Читаем Эрос и цивилизация. Одномерный человек полностью

Слово примирения есть налично сущий дух, созерцающий чистое знание себя самого как всеобщей сущности в противоположном себе, в чистом знании себя как абсолютно внутри себя сущей единичности, — взаимное признание, которое есть абсолютный дух.[148]

Эти формулировки находятся в важнейшем месте — там, где гегелевский анализ проявлений духа приходит к ступени «самосознающего духа» — его бытию-в-себе-и-для-себя. Здесь, в бытии духа как nous, «негативное отношение к другому» в конце концов преобразуется в продуктивность, которая есть рецептивность, в деятельность, которая есть действительность. Изложение своей системы в «Энциклопедии» Гегель заканчивает словом «наслаждается». Философия западной цивилизации достигает своей кульминации в идее истины, заключающейся в отрицании принципа, управляющего цивилизацией, — «отрицании» в двух смыслах: во-первых, свобода становится действительной только в идее, и во-вторых, непрерывно проектирующая и трансцендирующая продуктивность бытия находит свое осуществление в вечном мире самосознающей рецептивности.

[Рабочее задание A] Верните без изменений отрывок исходного текста от слов «Эти формулировки находятся» до слов «мире самосознающей рецептивности.» включительно.
[Рабочее задание B] Согласуются ли с исходным текстом следующие утверждения: (i) изложение своей системы в «Энциклопедии» Гегель заканчивает словом «наслаждается»; (ii) свобода становится действительной только на практике; (iii) взаимное признание названо абсолютным духом? Для каждого утверждения ответьте «да» или «нет» и дословно приведите решающие слова текста.
Эти данные взяты из другого источника.

[Записанные данные]
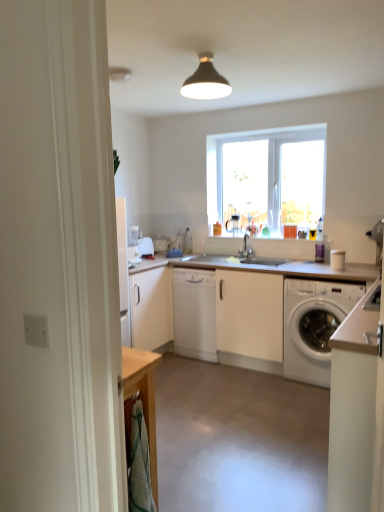
Locate an element on the screen. white matte washing machine at lower right is located at coordinates (314, 326).

Locate an element on the screen. This screenshot has width=384, height=512. transparent glass window at center is located at coordinates (267, 176).

Describe the element at coordinates (267, 176) in the screenshot. I see `transparent glass window at center` at that location.

What do you see at coordinates (146, 247) in the screenshot? This screenshot has width=384, height=512. I see `white glossy microwave at upper left` at bounding box center [146, 247].

Identify the location of white glossy microwave at upper left. The width and height of the screenshot is (384, 512). (146, 247).

You are a GUI agent. You are given a task and a screenshot of the screen. Output one action in this format:
    pyautogui.click(x=<x>, y=<y>)
    Task: Click on the white matte cabinet at center, which ranks as the 1th cabinetry in left-to-right order
    This screenshot has width=384, height=512.
    Given the screenshot: What is the action you would take?
    pyautogui.click(x=194, y=313)

At what (x,y) coordinates should I click in order to perform the action: click on white matte countertop at center. Please return your answer as a coordinate pair (x, y). Looking at the image, I should click on (241, 311).

What are the coordinates of `white matte washing machine at lower right` in the screenshot? It's located at (314, 326).

Is white matte cabinet at center, which is the 2th cabinetry from front to back, not near white matte washing machine at lower right?

white matte cabinet at center, which is the 2th cabinetry from front to back, is near white matte washing machine at lower right, not far away.

Considering the sizes of white matte cabinet at center, which ranks as the 1th cabinetry in left-to-right order, and white matte washing machine at lower right in the image, is white matte cabinet at center, which ranks as the 1th cabinetry in left-to-right order, wider or thinner than white matte washing machine at lower right?

In the image, white matte cabinet at center, which ranks as the 1th cabinetry in left-to-right order, appears to be more narrow than white matte washing machine at lower right.

Consider the image. Between white matte cabinet at center, which is the 2th cabinetry from front to back, and white matte washing machine at lower right, which one has larger size?

Bigger between the two is white matte washing machine at lower right.

Which is more distant, (x=210, y=95) or (x=239, y=307)?

The point (x=239, y=307) is behind.

From the image's perspective, relative to white matte countertop at center, is matte black lampshade at upper center above or below?

matte black lampshade at upper center is situated higher than white matte countertop at center in the image.

Can you tell me how much matte black lampshade at upper center and white matte countertop at center differ in facing direction?

They differ by 0.443 degrees in their facing directions.

Considering the sizes of objects matte black lampshade at upper center and white matte countertop at center in the image provided, who is thinner, matte black lampshade at upper center or white matte countertop at center?

matte black lampshade at upper center.

From a real-world perspective, is transparent glass window at center located higher than white matte cabinet at center, which ranks as the 1th cabinetry in left-to-right order?

Correct, in the physical world, transparent glass window at center is higher than white matte cabinet at center, which ranks as the 1th cabinetry in left-to-right order.

Which of these two, transparent glass window at center or white matte cabinet at center, which is counted as the second cabinetry, starting from the right, stands shorter?

With less height is white matte cabinet at center, which is counted as the second cabinetry, starting from the right.

Can we say transparent glass window at center lies outside white matte cabinet at center, which ranks as the 1th cabinetry in left-to-right order?

Indeed, transparent glass window at center is completely outside white matte cabinet at center, which ranks as the 1th cabinetry in left-to-right order.

From the picture: Is transparent glass window at center aimed at white matte cabinet at center, the first cabinetry from the back?

No, transparent glass window at center does not turn towards white matte cabinet at center, the first cabinetry from the back.

Is transparent glass window at center oriented towards white glossy microwave at upper left?

No, transparent glass window at center is not oriented towards white glossy microwave at upper left.

From a real-world perspective, is transparent glass window at center located beneath white glossy microwave at upper left?

Incorrect, from a real-world perspective, transparent glass window at center is higher than white glossy microwave at upper left.

From the image's perspective, is transparent glass window at center located above or below white glossy microwave at upper left?

Based on their image positions, transparent glass window at center is located above white glossy microwave at upper left.

From the picture: Can you confirm if white matte countertop at center is positioned to the right of white glossy microwave at upper left?

Yes, white matte countertop at center is to the right of white glossy microwave at upper left.

From the image's perspective, is white matte countertop at center located above white glossy microwave at upper left?

Actually, white matte countertop at center appears below white glossy microwave at upper left in the image.

In the scene shown: Is the surface of transparent glass window at center in direct contact with white matte countertop at center?

transparent glass window at center and white matte countertop at center are not in contact.

Considering the points (270, 151) and (246, 319), which point is behind, point (270, 151) or point (246, 319)?

Point (270, 151)

From a real-world perspective, between transparent glass window at center and white matte countertop at center, who is vertically higher?

transparent glass window at center.

Is transparent glass window at center oriented away from white matte countertop at center?

No, white matte countertop at center is not at the back of transparent glass window at center.

Based on the photo, is white matte washing machine at lower right with white matte countertop at center?

No, white matte washing machine at lower right is not with white matte countertop at center.

Looking at this image, can you confirm if white matte washing machine at lower right is smaller than white matte countertop at center?

Yes, white matte washing machine at lower right is smaller than white matte countertop at center.

From the image's perspective, which one is positioned higher, white matte washing machine at lower right or white matte countertop at center?

white matte countertop at center appears higher in the image.

At what (x,y) coordinates should I click in order to perform the action: click on washing machine beneath the white matte cabinet at center, the first cabinetry from the back (from a real-world perspective). Please return your answer as a coordinate pair (x, y). The image size is (384, 512). Looking at the image, I should click on (314, 326).

I want to click on light fixture that is on the left side of white matte countertop at center, so click(x=206, y=81).

From the image, which object appears to be nearer to white matte countertop at center, white matte cabinet at lower right, arranged as the 1th cabinetry when viewed from the right, or silver metallic faucet at center?

silver metallic faucet at center lies closer to white matte countertop at center than the other object.

Looking at the image, which one is located closer to transparent glass window at center, white matte cabinet at lower right, which is counted as the second cabinetry, starting from the back, or white matte washing machine at lower right?

white matte washing machine at lower right is closer to transparent glass window at center.

Considering their positions, is matte black lampshade at upper center positioned closer to transparent glass window at center than white matte cabinet at lower right, which is counted as the second cabinetry, starting from the back?

matte black lampshade at upper center.

When comparing their distances from white matte washing machine at lower right, does matte black lampshade at upper center or transparent glass window at center seem further?

The object further to white matte washing machine at lower right is matte black lampshade at upper center.

From the image, which object appears to be farther from white matte washing machine at lower right, transparent glass window at center or white matte cabinet at lower right, the second cabinetry in the left-to-right sequence?

white matte cabinet at lower right, the second cabinetry in the left-to-right sequence, lies further to white matte washing machine at lower right than the other object.

Estimate the real-world distances between objects in this image. Which object is closer to white glossy microwave at upper left, transparent glass window at center or white matte cabinet at lower right, which is counted as the second cabinetry, starting from the back?

The object closer to white glossy microwave at upper left is transparent glass window at center.

Estimate the real-world distances between objects in this image. Which object is further from silver metallic faucet at center, white matte cabinet at center, which ranks as the 1th cabinetry in left-to-right order, or transparent glass window at center?

white matte cabinet at center, which ranks as the 1th cabinetry in left-to-right order, lies further to silver metallic faucet at center than the other object.

Estimate the real-world distances between objects in this image. Which object is further from white matte washing machine at lower right, white matte cabinet at lower right, which is counted as the second cabinetry, starting from the back, or white matte cabinet at center, which is the 2th cabinetry from front to back?

white matte cabinet at lower right, which is counted as the second cabinetry, starting from the back, is further to white matte washing machine at lower right.

What are the coordinates of `cabinetry between white matte countertop at center and silver metallic faucet at center from front to back` in the screenshot? It's located at (194, 313).

The width and height of the screenshot is (384, 512). In order to click on window between white matte cabinet at lower right, which appears as the first cabinetry when viewed from the front, and white glossy microwave at upper left from front to back in this screenshot , I will do `click(267, 176)`.

Locate an element on the screen. light fixture positioned between white matte cabinet at lower right, which appears as the first cabinetry when viewed from the front, and white matte cabinet at center, the first cabinetry from the back, from near to far is located at coordinates (206, 81).

The height and width of the screenshot is (512, 384). I want to click on countertop that lies between matte black lampshade at upper center and white matte cabinet at center, which ranks as the 1th cabinetry in left-to-right order, from top to bottom, so click(x=241, y=311).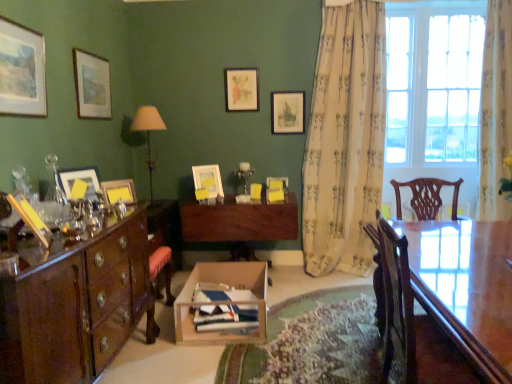
What do you see at coordinates (241, 89) in the screenshot?
I see `matte pink picture frame at upper center, the seventh picture frame in the front-to-back sequence` at bounding box center [241, 89].

What is the approximate width of cardboard box at center?

The width of cardboard box at center is 24.23 inches.

Image resolution: width=512 pixels, height=384 pixels. Describe the element at coordinates (288, 112) in the screenshot. I see `matte black picture frame at upper center, which ranks as the 1th picture frame in right-to-left order` at that location.

Image resolution: width=512 pixels, height=384 pixels. In order to click on matte yellow picture frame at left, positioned as the 5th picture frame in right-to-left order in this screenshot , I will do `click(119, 191)`.

Image resolution: width=512 pixels, height=384 pixels. What do you see at coordinates (148, 133) in the screenshot?
I see `matte cream fabric lampshade at left` at bounding box center [148, 133].

Identify the location of matte cream fabric lampshade at left. The width and height of the screenshot is (512, 384). (148, 133).

Find the location of a particular element. This screenshot has width=512, height=384. matte pink picture frame at upper center, the sixth picture frame viewed from the left is located at coordinates (241, 89).

Is clear glass window at right smaller than matte pink picture frame at upper center, the seventh picture frame in the front-to-back sequence?

No, clear glass window at right is not smaller than matte pink picture frame at upper center, the seventh picture frame in the front-to-back sequence.

Would you say clear glass window at right is to the left or to the right of matte pink picture frame at upper center, the 2th picture frame in the back-to-front sequence, in the picture?

clear glass window at right is positioned on matte pink picture frame at upper center, the 2th picture frame in the back-to-front sequence,'s right side.

Looking at this image, can matte pink picture frame at upper center, the 2th picture frame in the back-to-front sequence, be found inside clear glass window at right?

Actually, matte pink picture frame at upper center, the 2th picture frame in the back-to-front sequence, is outside clear glass window at right.

From the image's perspective, which one is positioned lower, clear glass window at right or matte pink picture frame at upper center, the 2th picture frame in the back-to-front sequence?

clear glass window at right is shown below in the image.

Based on their sizes in the image, would you say matte white picture frame at left, which is the third picture frame from left to right, is bigger or smaller than floral fabric curtain at right, which appears as the second curtain when viewed from the left?

matte white picture frame at left, which is the third picture frame from left to right, is smaller than floral fabric curtain at right, which appears as the second curtain when viewed from the left.

Can you confirm if matte white picture frame at left, which is the third picture frame from left to right, is shorter than floral fabric curtain at right, which appears as the first curtain when viewed from the right?

Indeed, matte white picture frame at left, which is the third picture frame from left to right, has a lesser height compared to floral fabric curtain at right, which appears as the first curtain when viewed from the right.

Are matte white picture frame at left, which is the third picture frame from left to right, and floral fabric curtain at right, which appears as the first curtain when viewed from the right, beside each other?

No, matte white picture frame at left, which is the third picture frame from left to right, is not in contact with floral fabric curtain at right, which appears as the first curtain when viewed from the right.

How different are the orientations of matte white picture frame at left, marked as the 6th picture frame in a right-to-left arrangement, and floral fabric curtain at right, which appears as the second curtain when viewed from the left, in degrees?

64.6 degrees.

Measure the distance between matte yellow picture frame at center, the fourth picture frame viewed from the back, and cardboard box at center.

matte yellow picture frame at center, the fourth picture frame viewed from the back, is 36.55 inches from cardboard box at center.

Is matte yellow picture frame at center, acting as the 5th picture frame starting from the front, not near cardboard box at center?

Actually, matte yellow picture frame at center, acting as the 5th picture frame starting from the front, and cardboard box at center are a little close together.

The image size is (512, 384). In order to click on cardboard box below the matte yellow picture frame at center, acting as the 4th picture frame starting from the right (from the image's perspective) in this screenshot , I will do `click(204, 303)`.

From the image's perspective, would you say matte yellow picture frame at center, acting as the 5th picture frame starting from the front, is positioned over cardboard box at center?

Yes.

Looking at the image, does matte white picture frame at upper left, the eighth picture frame positioned from the right, seem bigger or smaller compared to floral fabric curtain at right, which appears as the second curtain when viewed from the left?

Considering their sizes, matte white picture frame at upper left, the eighth picture frame positioned from the right, takes up less space than floral fabric curtain at right, which appears as the second curtain when viewed from the left.

Considering the positions of objects matte white picture frame at upper left, which is the eighth picture frame from back to front, and floral fabric curtain at right, which appears as the second curtain when viewed from the left, in the image provided, who is more to the left, matte white picture frame at upper left, which is the eighth picture frame from back to front, or floral fabric curtain at right, which appears as the second curtain when viewed from the left,?

From the viewer's perspective, matte white picture frame at upper left, which is the eighth picture frame from back to front, appears more on the left side.

Considering the positions of objects matte white picture frame at upper left, which is the eighth picture frame from back to front, and floral fabric curtain at right, which appears as the first curtain when viewed from the right, in the image provided, who is behind, matte white picture frame at upper left, which is the eighth picture frame from back to front, or floral fabric curtain at right, which appears as the first curtain when viewed from the right,?

floral fabric curtain at right, which appears as the first curtain when viewed from the right, is further from the camera.

How different are the orientations of cardboard box at center and matte black picture frame at upper center, the eighth picture frame positioned from the left, in degrees?

The facing directions of cardboard box at center and matte black picture frame at upper center, the eighth picture frame positioned from the left, are 91.2 degrees apart.

Identify the location of the 5th picture frame positioned above the cardboard box at center (from a real-world perspective). point(288,112).

Looking at this image, could you tell me if cardboard box at center is turned towards matte black picture frame at upper center, which ranks as the 1th picture frame in right-to-left order?

No, cardboard box at center is not aimed at matte black picture frame at upper center, which ranks as the 1th picture frame in right-to-left order.

Considering the sizes of objects cardboard box at center and matte black picture frame at upper center, which ranks as the 1th picture frame in right-to-left order, in the image provided, who is wider, cardboard box at center or matte black picture frame at upper center, which ranks as the 1th picture frame in right-to-left order,?

cardboard box at center.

[Результат упражнения A]
Эти формулировки находятся в важнейшем месте — там, где гегелевский анализ проявлений духа приходит к ступени «самосознающего духа» — его бытию-в-себе-и-для-себя. Здесь, в бытии духа как nous, «негативное отношение к другому» в конце концов преобразуется в продуктивность, которая есть рецептивность, в деятельность, которая есть действительность. Изложение своей системы в «Энциклопедии» Гегель заканчивает словом «наслаждается». Философия западной цивилизации достигает своей кульминации в идее истины, заключающейся в отрицании принципа, управляющего цивилизацией, — «отрицании» в двух смыслах: во-первых, свобода становится действительной только в идее, и во-вторых, непрерывно проектирующая и трансцендирующая продуктивность бытия находит свое осуществление в вечном мире самосознающей рецептивности.

[Результат упражнения B]
(i) Да: «Изложение своей системы в „Энциклопедии“ Гегель заканчивает словом „наслаждается“».
(ii) Нет: «свобода становится действительной только в идее».
(iii) Да: «взаимное признание, которое есть абсолютный дух».